*Exercise requirements:*
[1] Can you echo the SCA cooking websites post word for word, from "Lilinah lilinah at" up to and including "15th & 16th C."?
[2] In the SCA cooking websites post, what are the titles of the three parts of the tripartite examination of spice boxes?
[3] Could you write the next part of the SCA cooking websites post, picking up after its last line?

[Sca-cooks] SCA Cooking websites

Lilinah lilinah at earthlink.net
Sun Jan 13 03:25:57 PST 2008


Sharon asked about SCA cooking websites...

Well, there's mine... limited as it is:
http://home.earthlink.net/~lilinah/diningniche.html

I've made other food items recipes for which i haven't posted on my 
web site - a private feast, vigil food, etc. Also, i haven't yet 
uploaded all my recipes and comments from my Mists Principality 
Investiture Ottoman Feast in Nov 07, using genuine 15th & 16th C. 
Ottoman recipes, which i've already HTML'ed.

I do have seven of my feasts with comments and a number miscellaneous 
medieval recipes (including 23 German mushroom recipes from several 
14th to 16th century cookbooks, and a number of tasty Medieval Near 
Eastern recipes, including some 14th C. Arabic Lenten dishes). There 
are also my study of Fine Spice Powders - an entry in a 2004 West 
Kingdom Arts and Sciences competition (which i couldn't have done 
without the assistance of this list, after my hard drive died the 
true death and took my research with it), and my tripartite 
examination of A Fragrant 13th Century Spice Box of Andalusia from 
the Anonymous Andalusian Cookbook, A Fragrant 13th Century Spice Box 
of al-Kitab al-Tabikh by al-Baghdadi, and The Two Spice Boxes 
Compared. And there's my now incomplete list of SCA-period Near and 
Middle Eastern cookbooks.

Additionally I host several cookbooks translated by two other SCAdians:
-- The late 14th or early 15th c. Anonimo Toscano, Libro della 
Cocina, translated by Vittoria Aureli
and
---Three Fifteenth Century German Cookbooks, translations by Giano Balestriere.

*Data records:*

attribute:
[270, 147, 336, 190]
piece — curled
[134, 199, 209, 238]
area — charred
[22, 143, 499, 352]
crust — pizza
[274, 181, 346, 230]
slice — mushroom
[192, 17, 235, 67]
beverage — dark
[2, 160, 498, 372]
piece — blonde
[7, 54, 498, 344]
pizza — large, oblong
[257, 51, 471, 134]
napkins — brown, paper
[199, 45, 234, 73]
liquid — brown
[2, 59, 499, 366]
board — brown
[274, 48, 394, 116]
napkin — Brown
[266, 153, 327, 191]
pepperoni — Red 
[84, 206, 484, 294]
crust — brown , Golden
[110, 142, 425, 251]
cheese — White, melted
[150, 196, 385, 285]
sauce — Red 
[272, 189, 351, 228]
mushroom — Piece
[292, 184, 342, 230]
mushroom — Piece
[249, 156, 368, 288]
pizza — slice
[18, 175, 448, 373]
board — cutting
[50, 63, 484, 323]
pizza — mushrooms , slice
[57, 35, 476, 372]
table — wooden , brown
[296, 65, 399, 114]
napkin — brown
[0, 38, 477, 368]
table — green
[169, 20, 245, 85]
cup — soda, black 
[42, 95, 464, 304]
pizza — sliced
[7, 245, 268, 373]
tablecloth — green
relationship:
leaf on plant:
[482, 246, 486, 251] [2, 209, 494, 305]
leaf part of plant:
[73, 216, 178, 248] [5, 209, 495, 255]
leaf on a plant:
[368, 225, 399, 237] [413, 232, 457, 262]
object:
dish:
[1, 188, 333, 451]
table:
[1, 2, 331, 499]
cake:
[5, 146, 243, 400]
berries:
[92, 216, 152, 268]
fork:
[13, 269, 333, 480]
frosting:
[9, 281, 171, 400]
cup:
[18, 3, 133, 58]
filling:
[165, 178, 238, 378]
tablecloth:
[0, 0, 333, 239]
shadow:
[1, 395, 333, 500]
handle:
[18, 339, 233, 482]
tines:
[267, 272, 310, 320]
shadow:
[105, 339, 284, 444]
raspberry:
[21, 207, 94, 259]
==
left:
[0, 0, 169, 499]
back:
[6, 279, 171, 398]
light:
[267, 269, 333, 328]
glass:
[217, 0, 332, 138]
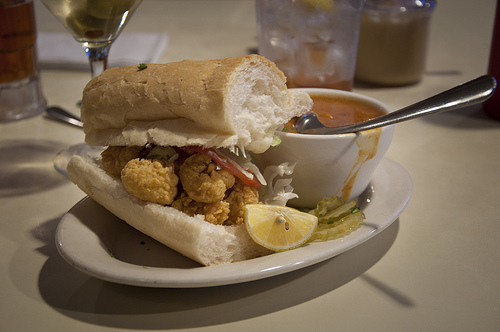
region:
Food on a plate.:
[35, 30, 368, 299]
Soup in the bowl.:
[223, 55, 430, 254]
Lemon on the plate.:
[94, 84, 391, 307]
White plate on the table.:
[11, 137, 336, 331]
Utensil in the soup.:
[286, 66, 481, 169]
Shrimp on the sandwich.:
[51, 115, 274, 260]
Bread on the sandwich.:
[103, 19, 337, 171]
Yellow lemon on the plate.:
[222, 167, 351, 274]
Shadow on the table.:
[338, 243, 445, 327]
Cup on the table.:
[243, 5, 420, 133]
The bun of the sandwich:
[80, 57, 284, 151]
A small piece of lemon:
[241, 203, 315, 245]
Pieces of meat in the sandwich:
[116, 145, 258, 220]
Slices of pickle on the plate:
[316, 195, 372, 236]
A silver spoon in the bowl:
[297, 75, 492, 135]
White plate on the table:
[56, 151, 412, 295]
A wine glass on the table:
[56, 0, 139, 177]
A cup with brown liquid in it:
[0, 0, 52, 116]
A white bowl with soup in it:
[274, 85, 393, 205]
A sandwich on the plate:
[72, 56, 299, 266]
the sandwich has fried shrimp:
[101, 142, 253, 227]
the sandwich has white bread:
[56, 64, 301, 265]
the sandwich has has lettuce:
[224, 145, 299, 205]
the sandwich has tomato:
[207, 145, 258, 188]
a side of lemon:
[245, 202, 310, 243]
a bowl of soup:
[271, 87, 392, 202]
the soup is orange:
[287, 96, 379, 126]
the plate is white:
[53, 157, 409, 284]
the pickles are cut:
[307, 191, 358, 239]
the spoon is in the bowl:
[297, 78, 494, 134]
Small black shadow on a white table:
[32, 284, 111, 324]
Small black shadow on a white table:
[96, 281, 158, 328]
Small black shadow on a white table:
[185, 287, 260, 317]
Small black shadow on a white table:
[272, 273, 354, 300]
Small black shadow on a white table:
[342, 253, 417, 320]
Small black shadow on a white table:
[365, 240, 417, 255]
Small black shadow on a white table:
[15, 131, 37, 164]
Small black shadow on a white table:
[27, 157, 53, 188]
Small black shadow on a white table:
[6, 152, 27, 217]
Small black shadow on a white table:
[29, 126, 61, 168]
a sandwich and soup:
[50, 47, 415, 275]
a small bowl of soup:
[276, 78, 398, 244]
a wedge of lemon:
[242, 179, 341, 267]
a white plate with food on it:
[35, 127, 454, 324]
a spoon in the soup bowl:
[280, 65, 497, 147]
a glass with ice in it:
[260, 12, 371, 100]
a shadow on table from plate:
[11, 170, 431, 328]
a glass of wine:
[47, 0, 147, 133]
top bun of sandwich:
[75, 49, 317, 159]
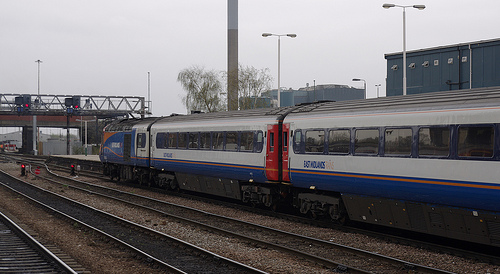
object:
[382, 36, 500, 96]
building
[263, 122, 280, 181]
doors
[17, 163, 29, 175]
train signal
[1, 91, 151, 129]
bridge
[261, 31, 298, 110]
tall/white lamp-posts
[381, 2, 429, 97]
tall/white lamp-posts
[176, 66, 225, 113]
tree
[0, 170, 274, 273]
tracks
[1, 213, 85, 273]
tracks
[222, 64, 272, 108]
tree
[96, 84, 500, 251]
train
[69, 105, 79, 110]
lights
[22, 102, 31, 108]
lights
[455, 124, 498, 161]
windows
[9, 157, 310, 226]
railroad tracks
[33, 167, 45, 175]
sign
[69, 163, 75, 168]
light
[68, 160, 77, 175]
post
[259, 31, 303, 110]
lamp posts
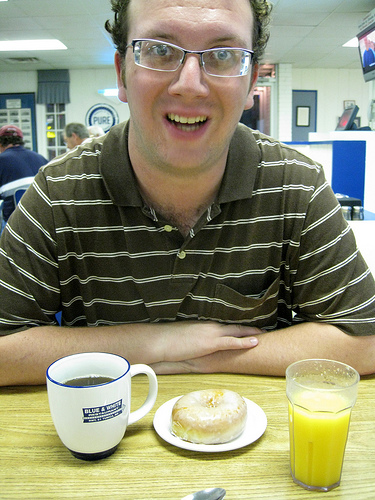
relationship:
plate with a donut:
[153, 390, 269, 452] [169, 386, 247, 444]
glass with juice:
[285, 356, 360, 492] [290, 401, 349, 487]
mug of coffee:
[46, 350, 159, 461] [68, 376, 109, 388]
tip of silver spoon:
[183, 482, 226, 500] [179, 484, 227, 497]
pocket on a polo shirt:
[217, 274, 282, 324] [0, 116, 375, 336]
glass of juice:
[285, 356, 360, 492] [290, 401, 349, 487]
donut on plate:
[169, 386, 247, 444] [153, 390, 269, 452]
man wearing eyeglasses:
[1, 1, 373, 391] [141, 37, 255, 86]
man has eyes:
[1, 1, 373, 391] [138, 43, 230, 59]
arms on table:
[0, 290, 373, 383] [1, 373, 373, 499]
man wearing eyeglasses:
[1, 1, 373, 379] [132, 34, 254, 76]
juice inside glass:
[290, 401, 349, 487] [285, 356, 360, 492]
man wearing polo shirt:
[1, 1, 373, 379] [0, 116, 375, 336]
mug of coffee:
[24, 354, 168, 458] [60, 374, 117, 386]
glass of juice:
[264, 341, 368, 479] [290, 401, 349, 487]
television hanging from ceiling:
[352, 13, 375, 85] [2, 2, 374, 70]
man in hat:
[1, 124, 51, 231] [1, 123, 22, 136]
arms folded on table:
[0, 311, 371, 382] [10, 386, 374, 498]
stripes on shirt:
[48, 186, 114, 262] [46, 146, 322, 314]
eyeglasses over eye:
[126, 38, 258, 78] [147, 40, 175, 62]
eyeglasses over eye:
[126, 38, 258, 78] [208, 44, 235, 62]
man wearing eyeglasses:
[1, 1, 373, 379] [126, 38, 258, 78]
---
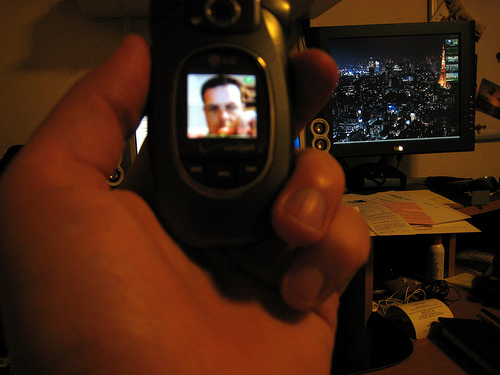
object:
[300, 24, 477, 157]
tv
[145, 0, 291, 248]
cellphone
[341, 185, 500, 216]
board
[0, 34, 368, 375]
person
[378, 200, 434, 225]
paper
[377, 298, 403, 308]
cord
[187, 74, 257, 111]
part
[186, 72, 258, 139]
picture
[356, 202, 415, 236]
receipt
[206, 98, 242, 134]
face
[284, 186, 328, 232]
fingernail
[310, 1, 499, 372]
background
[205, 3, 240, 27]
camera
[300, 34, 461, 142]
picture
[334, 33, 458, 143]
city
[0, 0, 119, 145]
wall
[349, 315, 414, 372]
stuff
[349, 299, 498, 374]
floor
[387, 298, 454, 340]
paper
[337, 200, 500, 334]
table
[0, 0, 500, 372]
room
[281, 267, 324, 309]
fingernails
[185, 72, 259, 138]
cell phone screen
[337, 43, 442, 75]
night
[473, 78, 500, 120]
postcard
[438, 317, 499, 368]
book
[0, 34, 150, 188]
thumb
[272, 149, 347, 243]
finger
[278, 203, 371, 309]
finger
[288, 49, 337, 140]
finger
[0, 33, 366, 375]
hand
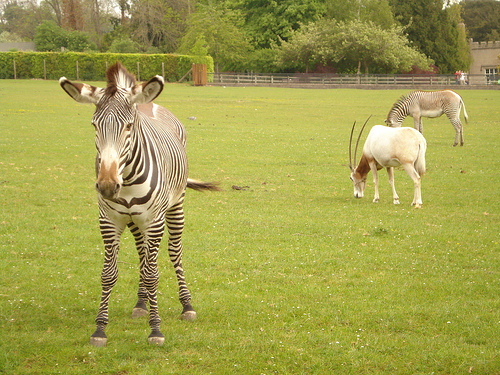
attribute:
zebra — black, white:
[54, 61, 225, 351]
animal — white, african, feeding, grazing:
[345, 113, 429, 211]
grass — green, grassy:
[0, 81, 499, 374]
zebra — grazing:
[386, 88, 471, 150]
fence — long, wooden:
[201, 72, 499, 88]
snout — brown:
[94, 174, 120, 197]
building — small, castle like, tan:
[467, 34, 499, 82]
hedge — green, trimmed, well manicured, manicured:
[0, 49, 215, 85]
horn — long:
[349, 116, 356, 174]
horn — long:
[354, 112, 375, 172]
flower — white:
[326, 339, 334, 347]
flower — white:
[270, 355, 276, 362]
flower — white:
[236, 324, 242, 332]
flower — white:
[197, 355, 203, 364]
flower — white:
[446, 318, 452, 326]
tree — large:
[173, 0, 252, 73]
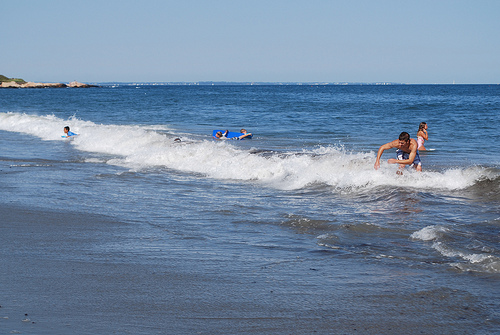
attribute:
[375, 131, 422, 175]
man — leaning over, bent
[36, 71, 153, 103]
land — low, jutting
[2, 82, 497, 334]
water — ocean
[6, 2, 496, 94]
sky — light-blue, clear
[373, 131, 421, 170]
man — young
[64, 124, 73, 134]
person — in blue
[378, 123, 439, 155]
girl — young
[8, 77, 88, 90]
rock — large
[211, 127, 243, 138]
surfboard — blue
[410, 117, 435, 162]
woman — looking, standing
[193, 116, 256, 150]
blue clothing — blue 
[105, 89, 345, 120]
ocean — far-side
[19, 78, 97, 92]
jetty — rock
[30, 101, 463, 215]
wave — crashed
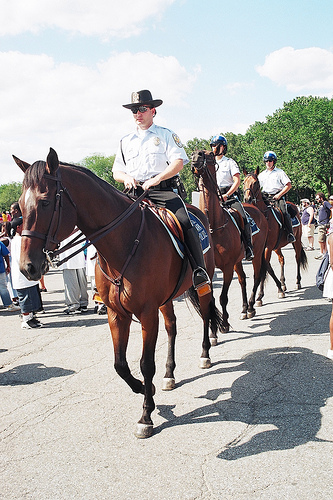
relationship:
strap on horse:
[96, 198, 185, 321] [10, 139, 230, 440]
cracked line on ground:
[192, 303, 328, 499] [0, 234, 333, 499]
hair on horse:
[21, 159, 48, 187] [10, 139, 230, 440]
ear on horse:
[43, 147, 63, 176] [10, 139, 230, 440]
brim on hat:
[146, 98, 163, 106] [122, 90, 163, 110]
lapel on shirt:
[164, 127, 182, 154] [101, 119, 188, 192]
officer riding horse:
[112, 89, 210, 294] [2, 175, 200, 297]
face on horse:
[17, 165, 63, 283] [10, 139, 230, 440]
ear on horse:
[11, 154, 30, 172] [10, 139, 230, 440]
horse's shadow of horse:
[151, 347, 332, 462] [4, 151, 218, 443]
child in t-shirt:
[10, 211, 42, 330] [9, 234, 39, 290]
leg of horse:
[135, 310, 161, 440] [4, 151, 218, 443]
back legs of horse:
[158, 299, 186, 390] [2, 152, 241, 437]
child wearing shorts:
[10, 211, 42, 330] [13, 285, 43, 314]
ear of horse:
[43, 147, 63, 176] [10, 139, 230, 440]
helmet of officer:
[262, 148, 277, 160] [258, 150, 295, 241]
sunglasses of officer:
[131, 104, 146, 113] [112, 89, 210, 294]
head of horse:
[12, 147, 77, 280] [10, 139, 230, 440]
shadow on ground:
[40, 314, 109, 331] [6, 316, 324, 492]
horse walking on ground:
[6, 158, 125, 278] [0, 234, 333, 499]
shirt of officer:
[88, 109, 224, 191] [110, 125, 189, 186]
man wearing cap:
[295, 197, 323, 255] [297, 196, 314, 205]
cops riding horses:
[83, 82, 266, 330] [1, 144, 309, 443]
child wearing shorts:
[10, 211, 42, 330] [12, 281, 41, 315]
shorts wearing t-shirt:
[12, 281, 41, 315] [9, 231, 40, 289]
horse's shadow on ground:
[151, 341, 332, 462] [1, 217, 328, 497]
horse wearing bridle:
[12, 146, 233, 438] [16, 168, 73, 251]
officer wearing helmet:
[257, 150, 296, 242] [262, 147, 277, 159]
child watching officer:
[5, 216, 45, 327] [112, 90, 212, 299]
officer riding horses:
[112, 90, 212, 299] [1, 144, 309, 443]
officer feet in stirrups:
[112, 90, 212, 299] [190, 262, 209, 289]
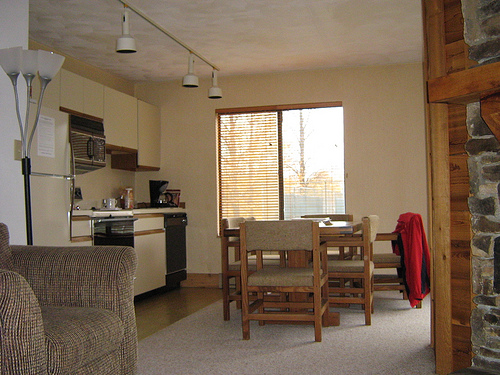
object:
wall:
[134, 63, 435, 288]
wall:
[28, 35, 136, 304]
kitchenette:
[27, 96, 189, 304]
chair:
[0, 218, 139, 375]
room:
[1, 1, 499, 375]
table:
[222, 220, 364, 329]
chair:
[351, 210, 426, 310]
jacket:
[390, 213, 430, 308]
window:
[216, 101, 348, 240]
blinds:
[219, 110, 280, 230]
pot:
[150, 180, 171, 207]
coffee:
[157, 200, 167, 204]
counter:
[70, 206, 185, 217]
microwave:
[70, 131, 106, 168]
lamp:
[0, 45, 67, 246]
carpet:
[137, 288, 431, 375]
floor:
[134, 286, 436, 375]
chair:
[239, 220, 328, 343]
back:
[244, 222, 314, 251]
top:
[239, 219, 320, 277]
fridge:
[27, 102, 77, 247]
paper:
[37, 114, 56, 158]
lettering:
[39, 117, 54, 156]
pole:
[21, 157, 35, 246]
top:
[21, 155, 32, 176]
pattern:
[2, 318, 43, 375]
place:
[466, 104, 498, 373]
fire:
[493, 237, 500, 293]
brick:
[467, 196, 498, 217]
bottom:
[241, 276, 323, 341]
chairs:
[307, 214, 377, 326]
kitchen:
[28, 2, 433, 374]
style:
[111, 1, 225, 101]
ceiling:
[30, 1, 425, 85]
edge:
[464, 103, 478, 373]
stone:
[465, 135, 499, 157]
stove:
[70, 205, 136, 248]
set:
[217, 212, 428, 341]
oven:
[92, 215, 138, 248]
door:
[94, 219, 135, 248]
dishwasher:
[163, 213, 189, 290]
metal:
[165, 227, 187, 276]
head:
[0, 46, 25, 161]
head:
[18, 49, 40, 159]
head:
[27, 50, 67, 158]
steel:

*Responses for each task:*
[1]
Lilinah lilinah at earthlink.net
Sun Jan 13 03:25:57 PST 2008


Sharon asked about SCA cooking websites...

Well, there's mine... limited as it is:
http://home.earthlink.net/~lilinah/diningniche.html

I've made other food items recipes for which i haven't posted on my 
web site - a private feast, vigil food, etc. Also, i haven't yet 
uploaded all my recipes and comments from my Mists Principality 
Investiture Ottoman Feast in Nov 07, using genuine 15th & 16th C.

[2]
- A Fragrant 13th Century Spice Box of Andalusia from the Anonymous Andalusian Cookbook
- A Fragrant 13th Century Spice Box of al-Kitab al-Tabikh by al-Baghdadi
- The Two Spice Boxes Compared

[3]
While they maybe housed on some other sites, Giano and i consulted to 
correct typos and improve some wording in these cookbooks on my site.
1.) The mid-15th century Kochbuch des Meisters Eberhard, the South 
German Cookbook of Master Eberhard, cook to Duke Henry of Landshut 
(Das)
2.) The late 15th c. South/Central High German cookbook found in the 
Archive of the Teutonic Order, in Northeastern Germany (modern Polish 
Baltic coast).
(Giano noted that while from Northeastern Germany (modern Polish 
Baltic coast), it probably belongs firmly in the South/Central High 
German tradition rather than the Low German one native to the Western 
Baltic.)
c.) The 15th or 16th C. Alte Kochrezepte aus dem bayrischen Inntal 
(Old Recipes from the Bavarian Inn River Valley)

-- 
Urtatim (that's err-tah-TEEM)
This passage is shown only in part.